Дмитрий проводил ее до самой комнаты, поцеловал ласково, пожелал доброй ночи и ушел. А она вдруг подумала, что не сможет уснуть, что нынешнее ее тревожное состояние никак не связано с зарождающейся где-то в затылке болью. Оно связано со страхом. Ослепнув, она стала бояться жизни и чужих людей, эту жизнь заполняющих. И так теперь будет всегда. От осознания этой неизбежности живот скрутило судорогой и к горлу подкатила тошнота, а комната, знакомая с младенчества, вдруг изменилась: ощерилась углами, наполнилась пугающими шорохами.
Настя сбежала. Задыхаясь от накатившей паники, прижимая ладонь к животу, она медленно, по стеночке, побрела по коридору. Неважно куда, лишь бы подальше от своей комнаты, в одночасье сделавшейся чужой и неприветливой, наполнившейся невидимыми демонами.
Отцовская библиотека встретила Настю успокаивающей тишиной и с детства знакомыми запахами. Она не подставляла Насте подножек, не цеплялась за одежду, а любимое папино кресло приняло ее ласково. И стало хорошо, живот отпустило, а головная боль, кажется, начала отступать. Настя закрыла глаза, здесь, в тихой гавани из старых дубовых шкафов и книг, пережидая обрушившийся на нее шторм.
Наверное, она задремала, потому что из блаженного спокойствия ее выдернули голоса. Говорили тихо, почти шепотом, но в библиотечной тишине каждое слово было отчетливо слышно. Надо было дать знать этим двоим, Дмитрию и Сержу, что здесь они не одни, что она невольно нарушила их уединение, но Настя не стала. Ее остановили новые, доселе незнакомые нотки в голосе Дмитрия, не просто раздраженные, а злые. Никогда раньше Настя не слышала, чтобы он так говорил, чтобы он так говорил о ней.

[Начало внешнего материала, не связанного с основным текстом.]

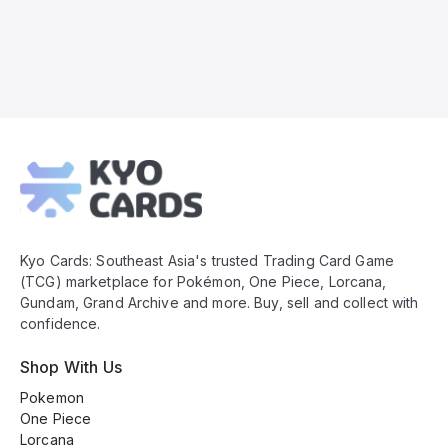
Kyo
Cards
Footer
Kyo Cards: Southeast Asia's trusted Trading Card Game
(TCG) marketplace for Pokémon, One Piece, Lorcana,
Gundam, Grand Archive and more. Buy, sell and collect with
confidence.
Shop With Us
Pokemon
One Piece
Lorcana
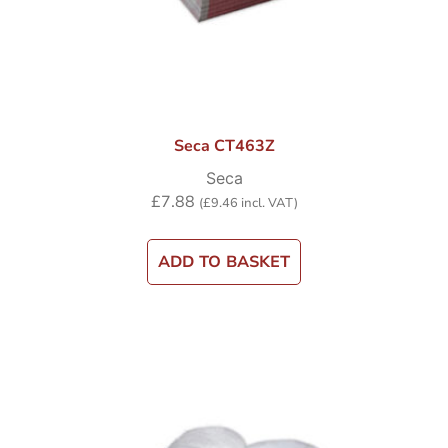
Seca CT463Z
Seca
£
7.88
(
£
9.46
incl. VAT)
ADD TO BASKET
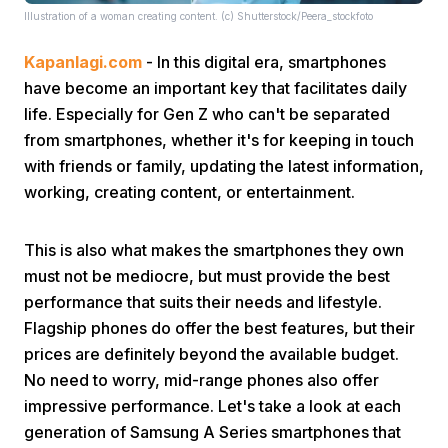
Illustration of a woman creating content. (c) Shutterstock/Peera_stockfoto
Kapanlagi.com
- In this digital era, smartphones
have become an important key that facilitates daily
life. Especially for Gen Z who can't be separated
from smartphones, whether it's for keeping in touch
with friends or family, updating the latest information,
Home
working, creating content, or entertainment.
Share
This is also what makes the smartphones they own
must not be mediocre, but must provide the best
Prev
performance that suits their needs and lifestyle.
Flagship phones do offer the best features, but their
prices are definitely beyond the available budget.
Next
No need to worry, mid-range phones also offer
impressive performance. Let's take a look at each
Home
Video
Menu
Menu
generation of Samsung A Series smartphones that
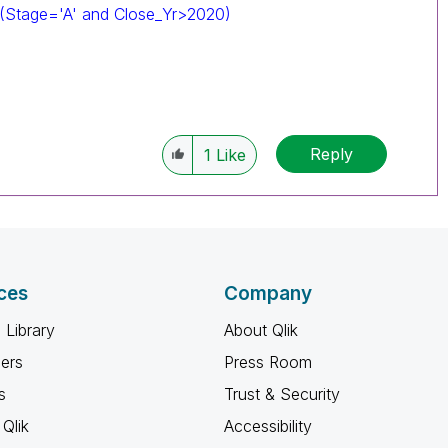
 (Stage='A' and Close_Yr>2020)
Reply
1
Like
ces
Company
 Library
About Qlik
ners
Press Room
s
Trust & Security
Qlik
Accessibility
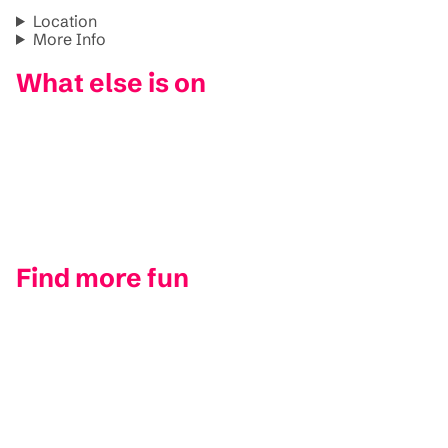
Location
More Info
What else is on
Find more fun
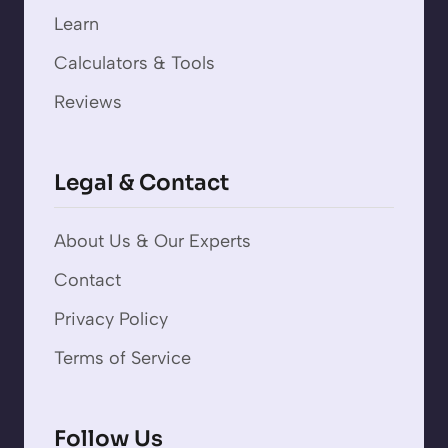
Learn
Calculators & Tools
Reviews
Legal & Contact
About Us & Our Experts
Contact
Privacy Policy
Terms of Service
Follow Us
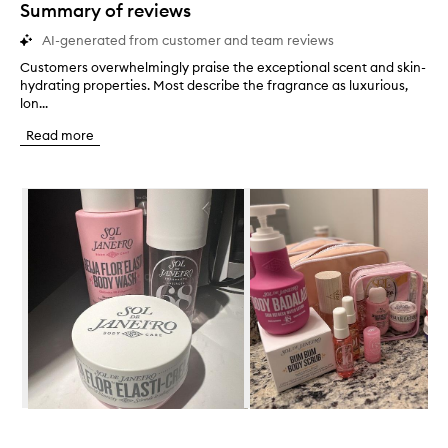
star.
Summary of reviews
AI-generated from customer and team reviews
Customers overwhelmingly praise the exceptional scent and skin-
C
hydrating properties. Most describe the fragrance as luxurious,
u
lon...
s
t
Read more
o
m
e
Skip to content below carousel
r
s
o
v
e
r
w
h
e
l
m
i
n
Skip to content above carousel
g
l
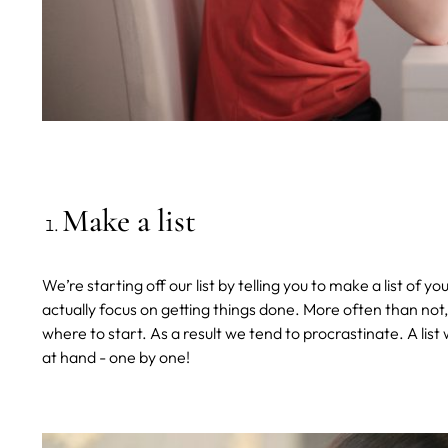
Make a list
We’re starting off our list by telling you to make a list of 
actually focus on getting things done. More often than n
where to start. As a result we tend to procrastinate. A list
at hand - one by one!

– Не могу, Серж! – Библиотеку медленно заполнял сигарный дым. Дмитрий закурил. – Кто бы знал, как мне надоел этот фарс!
Если бы сейчас Настя заговорила, дала понять, что в комнате они не одни, все бы в ее жизни осталось по-прежнему, она бы вышла замуж и стала примерной женой. Но она не заговорила, вжалась затылком в подголовник кресла, заставила себя молчать и слушать.
– Да полноте, Дмитрий. – По голосу было ясно, Серж улыбается. – Твоя будущая жена мила и очень красива.
– Мила и красива?! Серж, друг мой дорогой, она была мила и красива до тех пор, пока не стала слепой калекой. – Голос Дмитрия преисполнился страданием. – Ты же сам все видел сегодня за ужином. Неуклюжая дура! И эта ее улыбка, словно она постоянно за что-то извиняется. И эта беспомощность. Знал бы ты, как меня все это бесит! Как бесит меня необходимость выслушивать ее нытье!
Настя не ныла! Не ныла и никогда не жаловалась Дмитрию. В тот день, когда самый честный из врачей лишил ее надежды, она решила быть сильной и ни в коем случае не усложнять будущему супругу жизнь.